Nicolas de Staël (1914-1955)
03/02/2017
D'août à octobre 2005 s'est tenue au Musée Picasso d'Antibes une exposition Nicolas de Staël consacrée à la dernière période de l'artiste, où quatre-vingt toiles et dessins - œuvres antiboises - étaient exposés. Aujourd'hui l'occasion de revenir sur cette période de doute qui caractérise les dernières années de la vie du peintre, promis à la fin que l'on sait...
"A un de ses marchands, Jacques Dubourg, Nicolas de Staël écrit d'Antibes, en décembre 1954 : "Ce que j'essaie, c'est un renouvellement continu, vraiment continu, et ce n'est pas facile. Ma peinture, je sais ce qu'elle est sous ses apparences, sa violence, ses perpétuels jeux de force, c'est une chose fragile dans le sens du bon, du sublime. C'est fragile comme l'amour. (...) Je sens toujours atrocement une trop grande part de hasard, comme un vertige, une chance dans la force, son côté virtuosité à rebours, et cela me met toujours dans des états lamentables de découragement..."
Le critique et collectionneur Douglas Cooper, au jugement duquel Staël croyait assez pour lui demander de venir à l'atelier, n'en pensait pas moins, à en croire les souvenirs de leur ami commun John Richardson : "Il n'aimait pas que des artistes dont il admirait le travail puissent soudainement faire des bonds en avant. Il n'approuvait pas ce qu'il appelait le "relâchement". (...) Le pauvre Staël protestait contre ce manque de sympathie, mais [Cooper] persista à critiquer chez Staël cette éloquence facile, son échelle grandiose et son nouveau lyrisme..."
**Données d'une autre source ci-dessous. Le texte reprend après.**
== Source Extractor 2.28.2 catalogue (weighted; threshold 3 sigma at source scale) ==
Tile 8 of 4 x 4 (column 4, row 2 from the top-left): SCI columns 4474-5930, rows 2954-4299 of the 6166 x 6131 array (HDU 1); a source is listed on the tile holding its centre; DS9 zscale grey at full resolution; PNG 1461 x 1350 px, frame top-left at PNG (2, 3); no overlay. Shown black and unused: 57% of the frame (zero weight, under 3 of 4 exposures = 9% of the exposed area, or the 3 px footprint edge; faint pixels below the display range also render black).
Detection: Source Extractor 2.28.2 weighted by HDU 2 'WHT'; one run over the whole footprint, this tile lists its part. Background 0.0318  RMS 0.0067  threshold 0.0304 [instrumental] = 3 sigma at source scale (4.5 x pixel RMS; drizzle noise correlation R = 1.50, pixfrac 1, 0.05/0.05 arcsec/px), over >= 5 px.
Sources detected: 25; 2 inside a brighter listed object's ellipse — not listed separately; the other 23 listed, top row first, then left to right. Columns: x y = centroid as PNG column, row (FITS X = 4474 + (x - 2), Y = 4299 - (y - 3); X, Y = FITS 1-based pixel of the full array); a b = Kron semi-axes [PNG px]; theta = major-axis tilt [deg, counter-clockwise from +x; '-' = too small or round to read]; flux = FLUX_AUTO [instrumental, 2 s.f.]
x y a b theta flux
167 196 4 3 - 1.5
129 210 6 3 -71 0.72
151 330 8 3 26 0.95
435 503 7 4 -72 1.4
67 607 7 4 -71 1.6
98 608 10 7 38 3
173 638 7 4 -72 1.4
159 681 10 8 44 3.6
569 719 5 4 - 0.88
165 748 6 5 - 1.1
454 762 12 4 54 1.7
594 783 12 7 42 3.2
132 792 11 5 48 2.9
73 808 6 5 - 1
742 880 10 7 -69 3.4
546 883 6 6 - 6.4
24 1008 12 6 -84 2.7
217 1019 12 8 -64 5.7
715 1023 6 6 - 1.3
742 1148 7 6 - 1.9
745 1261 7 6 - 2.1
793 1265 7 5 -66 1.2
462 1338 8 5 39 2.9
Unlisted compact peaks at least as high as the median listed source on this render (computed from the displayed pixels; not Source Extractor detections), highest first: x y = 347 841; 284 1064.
Il n'était pas le premier : les commentaires du critique Léon Degand, à la suite de l'exposition organisée à la galerie Dubourg en juin 1954, sont de la même eau, comme l'a montré Jean-Paul Ameline, le commissaire de l'exposition de Beaubourg (rétrospective organisée au printemps 2003, avec plus de 210 oeuvres au catalogue), dans son étude sur la fortune critique du peintre : "Degand conteste à l'artiste une aisance qui n'aboutit qu'aux "qualités extérieures" d'un "fauvisme simplifié", une facilité qui privilégie la vitesse d'exécution, au point d'inquiéter son marchand américain Paul Rosenberg, qui lui recommande de se méfier de cette hâte au nom de la sauvegarde des tableaux..."
Staël, qui s'est fait apprécier avec des toiles maçonnées comme des mosaïques, abandonne ses truelles de peintre pour leur substituer des brosses souples, voire du coton ou de la gaze, et donner à sa touche l'aspect fluide qui caractérise ses derniers travaux, les plaçant, dit Ameline, "au bord de la dissolution, au risque de l'échec, comme si elles appartenaient à un monde appelé à s'engloutir".
On a souvent relié la fin tragique de Nicolas de Staël à des éléments biographiques. Pourtant, hormis une maîtresse capricieuse, que le catalogue d'Antibes qualifiait pudiquement de "modèle", qui inspire les nus somptueux de cette période et désespère ce passionné, sa vie peut passer pour heureuse. Elles sont loin, les années de misère où il peignait la Vie dure (1946) ou Brise-lames (1947), significativement titré Brise-à-l'âme au dos du châssis. Ses expositions, à New York notamment, l'ont rendu riche. Ses amis sont fidèles, nombreux, et, de Georges Braque à René Char, de qualité. Romuald Dor de La Souchère, le conservateur du Musée d'Antibes, veut - déjà - lui consacrer une exposition.
Pourtant, dans sa solitude volontaire d'Antibes, il en est une autre qui le fuit : la peinture. Le 5 mars 1955, dix jours avant sa mort, il fait une escapade à Paris. Il en profite pour voir quelques proches, dont son beau-fils Antoine Tudal, auquel il confie son vague à l'âme et lie inextricablement son existence à son art : "Tu sais, je ne sais pas si je vais vivre longtemps. Je crois que j'ai assez peint. Je suis arrivé à ce que je voulais..."
Or, de retour à Antibes, il attaque deux tableaux, dont un de 21 mètres carrés, sur le thème du Concert. Nous sommes le 10 mars 1955 : Staël a moins d'une semaine à vivre."